I say J# is a more apt comparison because like Microsoft's Java, android has a substantial set of APIs that aren't part of the JDK standard. Working on Java vs Anrdoid is practically like working with the JDK vs .Net.
J++ already had those extensions, hence the lawsuit.
Do you think it's legal reasons, technical reasons, NIH syndrome, or some other reason why Android doesn't use OpenJDK?
A little bit of all of the above.
Android's usage of Java started right as Sun was being acquired by oracle and right before the jdk was GPLed.
... And I'll be. Apparently Android is using the OpenJDK since Android 7. [1]
[1] https://en.wikipedia.org/wiki/Android_Nougat
It isn't, check Gerrit commit history, they only take bits and pieces, plus ART doesn't do all bytecode equivalents. Some JVM bytecode don't have counterparts in Dex, rather get desugared into multiple instructions.
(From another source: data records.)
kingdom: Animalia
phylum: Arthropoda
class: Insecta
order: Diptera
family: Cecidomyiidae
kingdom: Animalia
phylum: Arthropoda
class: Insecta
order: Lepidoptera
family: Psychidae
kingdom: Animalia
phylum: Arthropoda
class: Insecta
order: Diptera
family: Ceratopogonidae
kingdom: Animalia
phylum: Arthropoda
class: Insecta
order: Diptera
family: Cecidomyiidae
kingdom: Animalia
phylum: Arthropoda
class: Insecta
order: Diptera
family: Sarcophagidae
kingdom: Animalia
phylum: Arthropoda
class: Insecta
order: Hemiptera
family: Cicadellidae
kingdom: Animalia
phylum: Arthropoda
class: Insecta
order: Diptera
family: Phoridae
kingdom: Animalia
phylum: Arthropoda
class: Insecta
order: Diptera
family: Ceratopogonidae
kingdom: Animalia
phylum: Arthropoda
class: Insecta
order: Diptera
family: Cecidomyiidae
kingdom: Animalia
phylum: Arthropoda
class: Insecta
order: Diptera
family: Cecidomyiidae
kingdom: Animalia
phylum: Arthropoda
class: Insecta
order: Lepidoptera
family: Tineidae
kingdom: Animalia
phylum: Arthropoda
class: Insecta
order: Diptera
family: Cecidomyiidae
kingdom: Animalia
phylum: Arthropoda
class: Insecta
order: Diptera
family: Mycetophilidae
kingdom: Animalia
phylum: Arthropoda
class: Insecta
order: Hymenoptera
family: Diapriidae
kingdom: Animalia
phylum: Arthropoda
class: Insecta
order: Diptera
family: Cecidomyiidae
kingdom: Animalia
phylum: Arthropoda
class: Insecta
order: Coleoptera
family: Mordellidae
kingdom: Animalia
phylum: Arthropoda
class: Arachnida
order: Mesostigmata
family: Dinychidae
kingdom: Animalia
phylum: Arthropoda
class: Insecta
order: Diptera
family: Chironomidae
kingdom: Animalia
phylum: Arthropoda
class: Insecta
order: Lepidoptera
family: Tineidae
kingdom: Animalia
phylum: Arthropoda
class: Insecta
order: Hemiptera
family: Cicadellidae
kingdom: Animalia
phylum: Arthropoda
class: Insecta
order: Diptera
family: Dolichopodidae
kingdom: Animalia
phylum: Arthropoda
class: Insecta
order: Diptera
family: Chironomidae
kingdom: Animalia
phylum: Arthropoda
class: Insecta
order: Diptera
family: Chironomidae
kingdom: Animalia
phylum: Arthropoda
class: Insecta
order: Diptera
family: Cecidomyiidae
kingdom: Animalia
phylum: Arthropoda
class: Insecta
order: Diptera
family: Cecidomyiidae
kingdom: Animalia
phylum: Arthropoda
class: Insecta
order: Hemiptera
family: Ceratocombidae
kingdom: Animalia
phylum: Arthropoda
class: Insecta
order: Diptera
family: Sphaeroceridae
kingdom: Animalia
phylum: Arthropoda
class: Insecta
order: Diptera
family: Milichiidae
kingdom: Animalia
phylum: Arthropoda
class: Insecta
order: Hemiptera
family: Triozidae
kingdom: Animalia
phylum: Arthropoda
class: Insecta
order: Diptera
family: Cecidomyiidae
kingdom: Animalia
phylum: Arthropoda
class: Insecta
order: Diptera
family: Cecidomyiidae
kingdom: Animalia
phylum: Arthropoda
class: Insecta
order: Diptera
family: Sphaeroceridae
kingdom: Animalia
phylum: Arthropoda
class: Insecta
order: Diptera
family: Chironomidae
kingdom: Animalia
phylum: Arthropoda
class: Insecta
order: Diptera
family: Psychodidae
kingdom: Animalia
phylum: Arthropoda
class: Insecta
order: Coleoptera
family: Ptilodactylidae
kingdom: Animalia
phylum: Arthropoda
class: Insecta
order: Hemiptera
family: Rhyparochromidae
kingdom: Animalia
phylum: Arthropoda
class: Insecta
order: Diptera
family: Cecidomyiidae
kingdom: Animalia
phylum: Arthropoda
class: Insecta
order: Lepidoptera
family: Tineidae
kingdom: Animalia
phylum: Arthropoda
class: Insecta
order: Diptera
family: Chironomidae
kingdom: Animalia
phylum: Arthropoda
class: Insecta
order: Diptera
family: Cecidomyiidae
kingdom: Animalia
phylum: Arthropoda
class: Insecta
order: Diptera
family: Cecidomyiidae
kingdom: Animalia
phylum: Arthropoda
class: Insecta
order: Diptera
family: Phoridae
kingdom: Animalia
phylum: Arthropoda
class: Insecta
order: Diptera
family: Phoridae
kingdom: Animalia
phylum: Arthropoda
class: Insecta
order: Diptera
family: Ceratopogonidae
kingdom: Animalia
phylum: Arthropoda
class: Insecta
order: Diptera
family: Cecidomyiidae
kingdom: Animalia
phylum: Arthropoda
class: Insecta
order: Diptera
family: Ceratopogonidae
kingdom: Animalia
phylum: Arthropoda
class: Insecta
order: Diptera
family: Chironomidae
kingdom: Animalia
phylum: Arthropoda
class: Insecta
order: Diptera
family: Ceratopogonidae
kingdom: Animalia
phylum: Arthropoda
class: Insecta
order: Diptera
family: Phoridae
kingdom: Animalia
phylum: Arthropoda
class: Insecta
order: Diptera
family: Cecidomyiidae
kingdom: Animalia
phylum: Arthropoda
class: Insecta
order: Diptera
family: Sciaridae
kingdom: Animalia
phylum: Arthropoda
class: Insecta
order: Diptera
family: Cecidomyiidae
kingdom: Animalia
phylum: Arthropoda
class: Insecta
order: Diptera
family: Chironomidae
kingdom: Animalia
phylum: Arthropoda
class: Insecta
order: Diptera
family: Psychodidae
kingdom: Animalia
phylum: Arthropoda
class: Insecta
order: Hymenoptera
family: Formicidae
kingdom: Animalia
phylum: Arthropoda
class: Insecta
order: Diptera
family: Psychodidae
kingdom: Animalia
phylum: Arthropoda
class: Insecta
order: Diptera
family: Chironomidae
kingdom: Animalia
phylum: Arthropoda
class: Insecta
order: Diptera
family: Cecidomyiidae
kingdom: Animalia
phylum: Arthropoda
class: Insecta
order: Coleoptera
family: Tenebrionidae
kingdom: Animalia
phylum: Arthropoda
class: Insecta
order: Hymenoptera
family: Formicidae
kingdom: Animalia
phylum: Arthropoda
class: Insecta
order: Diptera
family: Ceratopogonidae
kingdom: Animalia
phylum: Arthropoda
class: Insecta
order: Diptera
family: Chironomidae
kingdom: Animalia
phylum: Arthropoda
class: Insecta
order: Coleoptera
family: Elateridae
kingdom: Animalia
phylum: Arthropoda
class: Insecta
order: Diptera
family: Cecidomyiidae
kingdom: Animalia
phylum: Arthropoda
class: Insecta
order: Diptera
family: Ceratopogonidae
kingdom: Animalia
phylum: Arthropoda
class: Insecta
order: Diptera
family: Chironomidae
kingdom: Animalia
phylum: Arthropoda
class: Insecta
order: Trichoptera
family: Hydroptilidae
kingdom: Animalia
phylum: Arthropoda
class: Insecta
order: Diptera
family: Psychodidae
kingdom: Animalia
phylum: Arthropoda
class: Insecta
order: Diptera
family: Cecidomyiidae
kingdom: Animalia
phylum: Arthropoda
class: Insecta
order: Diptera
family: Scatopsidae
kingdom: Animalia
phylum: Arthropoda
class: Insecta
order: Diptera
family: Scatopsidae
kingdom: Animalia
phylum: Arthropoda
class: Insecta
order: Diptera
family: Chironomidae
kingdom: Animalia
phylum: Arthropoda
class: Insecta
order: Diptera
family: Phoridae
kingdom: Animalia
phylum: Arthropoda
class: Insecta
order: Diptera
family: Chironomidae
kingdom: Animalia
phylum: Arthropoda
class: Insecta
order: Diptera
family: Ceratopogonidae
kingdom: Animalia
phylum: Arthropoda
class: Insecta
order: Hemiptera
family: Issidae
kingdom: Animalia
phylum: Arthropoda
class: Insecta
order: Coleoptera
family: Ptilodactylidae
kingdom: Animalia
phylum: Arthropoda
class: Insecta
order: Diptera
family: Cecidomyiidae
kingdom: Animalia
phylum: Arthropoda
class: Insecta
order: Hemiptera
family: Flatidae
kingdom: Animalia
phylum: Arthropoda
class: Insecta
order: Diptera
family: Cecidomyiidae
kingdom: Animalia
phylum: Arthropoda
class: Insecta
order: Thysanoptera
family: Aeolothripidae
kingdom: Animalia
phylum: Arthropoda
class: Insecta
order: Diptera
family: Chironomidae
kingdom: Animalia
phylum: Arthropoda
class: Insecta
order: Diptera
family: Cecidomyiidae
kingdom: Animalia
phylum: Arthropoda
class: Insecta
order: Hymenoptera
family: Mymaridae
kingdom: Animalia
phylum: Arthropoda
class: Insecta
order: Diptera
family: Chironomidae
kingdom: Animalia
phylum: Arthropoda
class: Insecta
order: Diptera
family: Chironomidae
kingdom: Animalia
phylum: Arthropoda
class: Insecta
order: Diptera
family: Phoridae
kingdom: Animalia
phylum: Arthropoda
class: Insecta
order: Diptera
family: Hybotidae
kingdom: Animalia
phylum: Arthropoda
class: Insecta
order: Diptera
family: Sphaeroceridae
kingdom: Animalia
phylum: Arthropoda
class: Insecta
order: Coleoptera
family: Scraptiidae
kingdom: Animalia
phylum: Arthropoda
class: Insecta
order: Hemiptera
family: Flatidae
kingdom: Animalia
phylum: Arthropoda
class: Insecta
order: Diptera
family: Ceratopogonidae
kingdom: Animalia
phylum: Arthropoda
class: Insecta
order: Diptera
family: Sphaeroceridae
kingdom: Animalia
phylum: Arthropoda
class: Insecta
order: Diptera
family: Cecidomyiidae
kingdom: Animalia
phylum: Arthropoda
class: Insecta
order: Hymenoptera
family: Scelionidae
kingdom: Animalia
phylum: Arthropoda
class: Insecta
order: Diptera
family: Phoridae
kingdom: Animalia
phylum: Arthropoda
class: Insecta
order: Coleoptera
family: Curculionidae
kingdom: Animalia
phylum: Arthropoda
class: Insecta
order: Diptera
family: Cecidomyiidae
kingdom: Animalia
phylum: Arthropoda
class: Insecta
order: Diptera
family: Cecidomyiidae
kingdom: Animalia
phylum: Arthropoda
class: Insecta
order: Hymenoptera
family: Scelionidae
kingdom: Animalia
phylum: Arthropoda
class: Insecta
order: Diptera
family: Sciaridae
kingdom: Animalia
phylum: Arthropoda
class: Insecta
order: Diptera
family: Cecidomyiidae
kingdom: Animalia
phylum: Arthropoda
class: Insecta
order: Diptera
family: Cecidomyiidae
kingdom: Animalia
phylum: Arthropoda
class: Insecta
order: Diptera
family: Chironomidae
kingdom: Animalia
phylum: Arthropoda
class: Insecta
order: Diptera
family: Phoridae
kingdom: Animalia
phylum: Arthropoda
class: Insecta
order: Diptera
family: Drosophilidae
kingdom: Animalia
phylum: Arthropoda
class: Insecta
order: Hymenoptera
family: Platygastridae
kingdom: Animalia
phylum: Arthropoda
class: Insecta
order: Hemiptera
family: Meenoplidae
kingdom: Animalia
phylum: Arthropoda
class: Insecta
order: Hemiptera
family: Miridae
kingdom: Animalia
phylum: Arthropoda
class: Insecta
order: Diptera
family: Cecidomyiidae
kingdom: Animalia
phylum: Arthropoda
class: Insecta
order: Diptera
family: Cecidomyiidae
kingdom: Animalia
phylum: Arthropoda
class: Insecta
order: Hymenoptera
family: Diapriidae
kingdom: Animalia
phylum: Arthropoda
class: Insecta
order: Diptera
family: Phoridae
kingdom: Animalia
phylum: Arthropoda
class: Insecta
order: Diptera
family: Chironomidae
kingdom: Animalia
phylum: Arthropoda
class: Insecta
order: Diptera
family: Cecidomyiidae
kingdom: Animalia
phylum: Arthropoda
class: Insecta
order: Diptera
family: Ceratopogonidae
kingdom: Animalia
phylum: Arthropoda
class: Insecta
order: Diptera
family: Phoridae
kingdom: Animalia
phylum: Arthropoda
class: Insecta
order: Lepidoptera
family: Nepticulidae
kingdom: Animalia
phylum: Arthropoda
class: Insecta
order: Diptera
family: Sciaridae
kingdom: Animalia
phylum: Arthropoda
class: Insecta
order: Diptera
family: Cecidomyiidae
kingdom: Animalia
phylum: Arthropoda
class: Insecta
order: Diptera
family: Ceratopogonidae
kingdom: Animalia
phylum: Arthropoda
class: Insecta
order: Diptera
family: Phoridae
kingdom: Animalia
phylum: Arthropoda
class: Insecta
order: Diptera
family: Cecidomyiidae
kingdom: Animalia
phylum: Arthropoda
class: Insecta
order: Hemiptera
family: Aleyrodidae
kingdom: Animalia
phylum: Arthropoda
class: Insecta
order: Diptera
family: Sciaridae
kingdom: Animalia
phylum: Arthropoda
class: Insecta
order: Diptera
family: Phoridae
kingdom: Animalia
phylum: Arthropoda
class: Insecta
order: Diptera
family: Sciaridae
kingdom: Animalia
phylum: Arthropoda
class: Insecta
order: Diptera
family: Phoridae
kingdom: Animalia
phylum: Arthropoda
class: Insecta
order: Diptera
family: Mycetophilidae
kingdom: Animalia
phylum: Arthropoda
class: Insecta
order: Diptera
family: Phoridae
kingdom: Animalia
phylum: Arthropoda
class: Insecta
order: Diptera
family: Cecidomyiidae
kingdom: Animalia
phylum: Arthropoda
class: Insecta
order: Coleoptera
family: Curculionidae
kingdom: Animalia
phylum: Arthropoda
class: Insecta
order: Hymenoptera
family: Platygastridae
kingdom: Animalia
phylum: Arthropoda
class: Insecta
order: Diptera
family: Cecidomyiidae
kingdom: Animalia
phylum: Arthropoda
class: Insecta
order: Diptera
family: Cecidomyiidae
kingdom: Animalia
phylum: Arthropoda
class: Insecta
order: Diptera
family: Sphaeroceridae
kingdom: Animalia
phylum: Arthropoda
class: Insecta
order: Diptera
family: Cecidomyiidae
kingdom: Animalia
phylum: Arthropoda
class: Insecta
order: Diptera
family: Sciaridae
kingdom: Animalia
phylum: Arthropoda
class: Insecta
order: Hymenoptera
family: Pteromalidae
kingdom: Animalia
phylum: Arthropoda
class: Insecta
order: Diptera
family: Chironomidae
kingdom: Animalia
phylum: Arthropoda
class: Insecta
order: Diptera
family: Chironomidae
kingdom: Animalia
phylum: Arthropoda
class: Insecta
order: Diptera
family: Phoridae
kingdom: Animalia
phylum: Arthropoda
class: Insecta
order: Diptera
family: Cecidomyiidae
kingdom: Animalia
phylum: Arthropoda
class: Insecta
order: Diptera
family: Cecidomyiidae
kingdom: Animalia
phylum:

That's a proper late 90s reference, props!
> Google basically played a J++ with Android Java
No, they didn't. Google happily used regular Java until Oracle played Oracle. Then Google stopped updating the supported Java language version and started diversifying away from Java.
They definitely did not, it was Android Java from day one, and Oracle should have crushed them like Sun did to Microsoft, unfortunately Google was the geek darling of do not evil, thus they got a pass from fanboys.
Oracle's Java Mobile Edition could've crushed Android. No one stopped them.
> Google was the geek darling of do not evil, thus they got a pass from fanboys.
Oracle's case against Google went all the way up to Supreme Court of US. Oracle did not win anything substantial in courts against Google is not fanboys' doing.
Android was not 100% compatible with Java, but mostly because it had a specialized environment. It did not support things like dynamic bytecode generation, but it faithfully reproduced pretty much everything else that made sense.
And yeah, it would have been so much better with Oracle(tm)(r)(c)(fuckyou) running Android with Pure Java(tm)(r)(c)(screwyou) instead. Now with EJB5 and more XML!
You might be too young to remember, but SunOracle essentially abandoned the Java language development for more than a decade, until Kotlin provided a very much needed magic kick.
Oh, and if you think _Google_ is bad for splitting the Java ecosystem, let me introduce you to J2ME and JavaCard.
My dear I am programming since 1986, and a Nokia alumni.
What a clusterfuck this still is. I’m glad I haven’t written a LOC in this brittle eco system.
I wouldn’t blame Google for Oracle being a lawnmower.
Does the Java team use AI? If not, they should use it to give us more features and better performance in a release.
Dont you have parents to tell them that? Open a pr in the codebase
Are people still using gigantic xml file abominations (like pom.xml) with java? No thanks. Web moved years ago, and now most LOB software appear to also have switched to languages that are not that heavy weight and riddled with software patterns. And then the sdk still require accepting an EULA. Gtfo.